Page layout parsing data
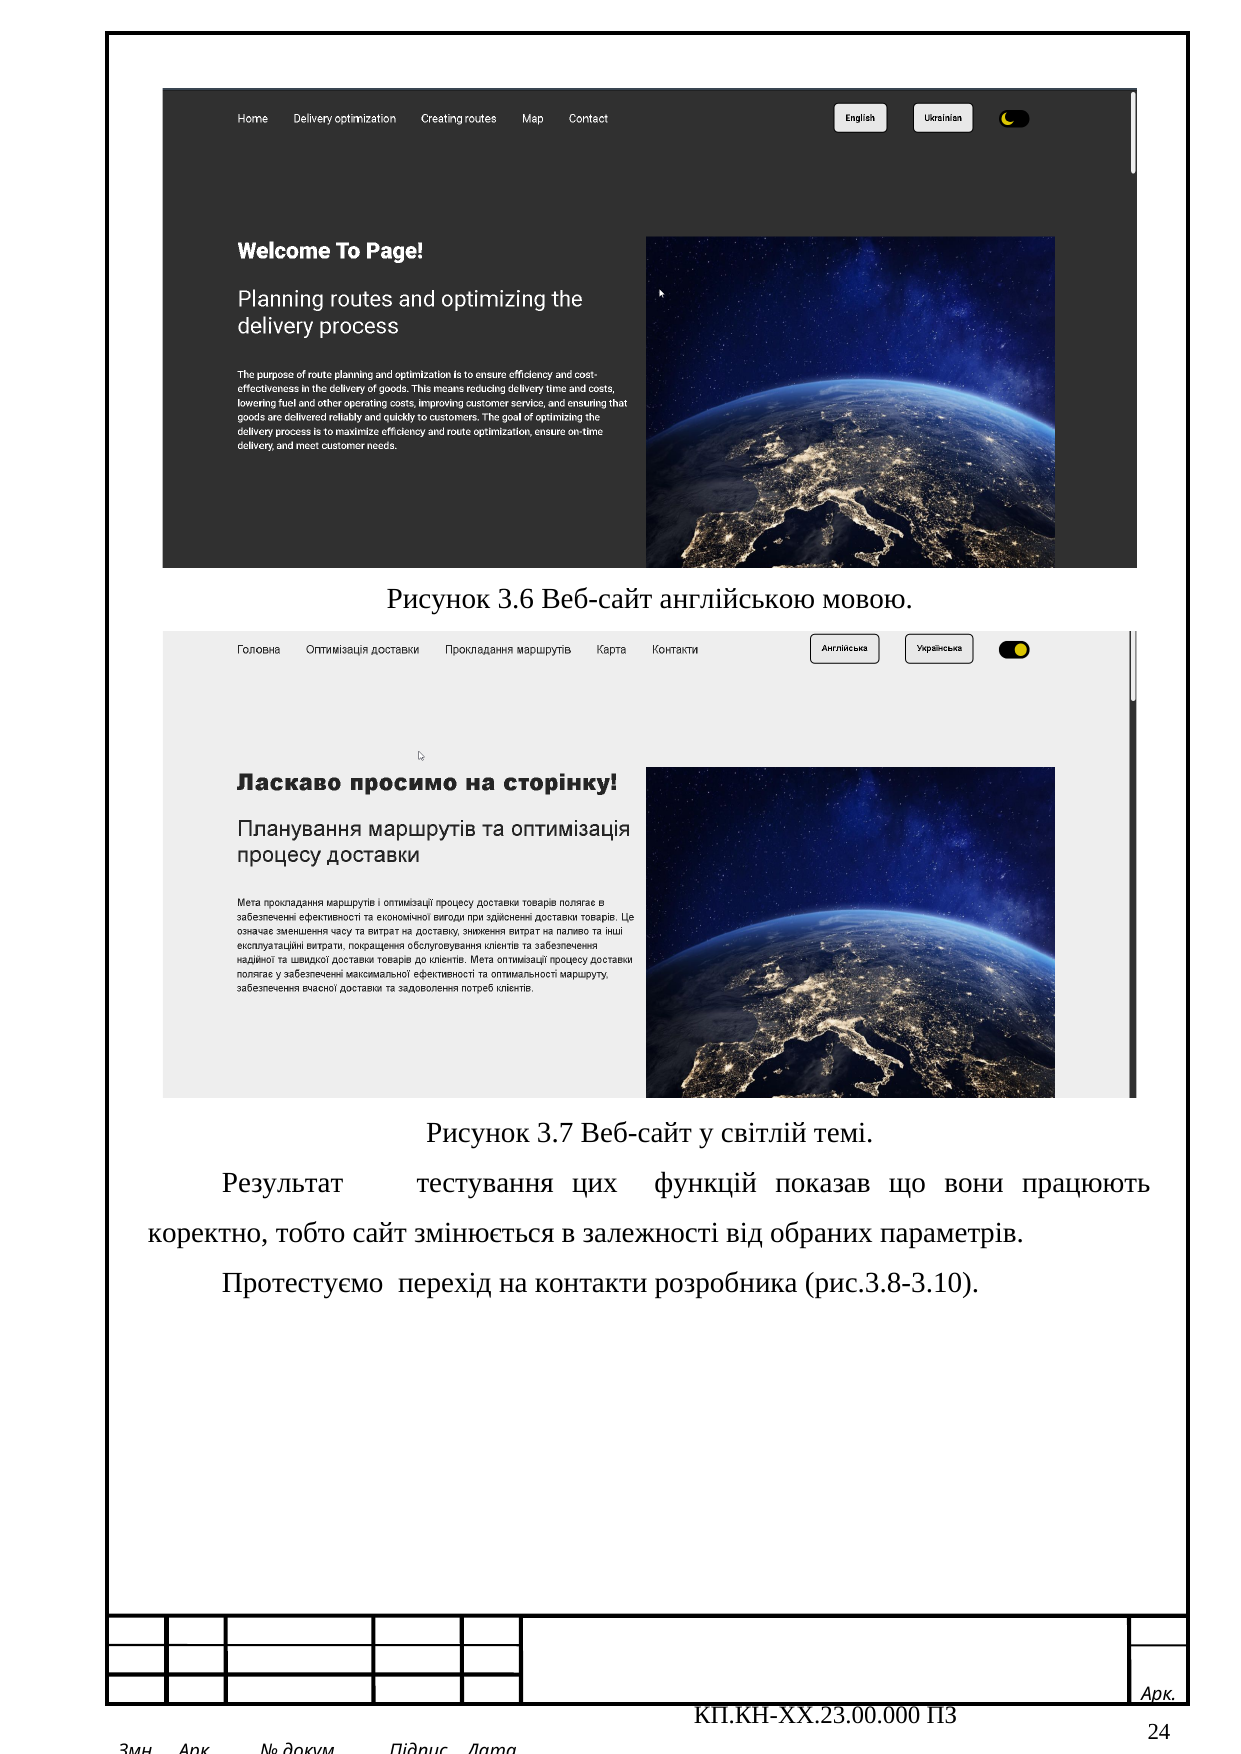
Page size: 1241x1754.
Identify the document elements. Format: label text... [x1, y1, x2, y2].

text Рисунок 3.7 Веб-сайт у світлій темі. [148, 631, 1152, 1148]
text Результат тестування цих функцій показав що вони працюють коректно, тобто сайт змінюється в залежності від обраних параметрів. [148, 1165, 1152, 1249]
picture [162, 88, 1137, 568]
text Рисунок 3.6 Веб-сайт англійською мовою. [148, 581, 1152, 615]
text Протестуємо перехід на контакти розробника (рис.3.8-3.10). [148, 1266, 1152, 1299]
picture [162, 631, 1137, 1098]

■ JOB ITEM
Every entry must be reproduced exactly, with the images left out.

■ RESPONSE BOX
Page size: 1241x1754.
Identify the document elements. Format: label text... [x1, y1, x2, y2].

text Рисунок 3.7 Веб-сайт у світлій темі. [148, 631, 1152, 1148]
text Результат тестування цих функцій показав що вони працюють коректно, тобто сайт змінюється в залежності від обраних параметрів. [148, 1165, 1152, 1249]
picture [162, 88, 1137, 568]
text Рисунок 3.6 Веб-сайт англійською мовою. [148, 581, 1152, 615]
text Протестуємо перехід на контакти розробника (рис.3.8-3.10). [148, 1266, 1152, 1299]
picture [162, 631, 1137, 1098]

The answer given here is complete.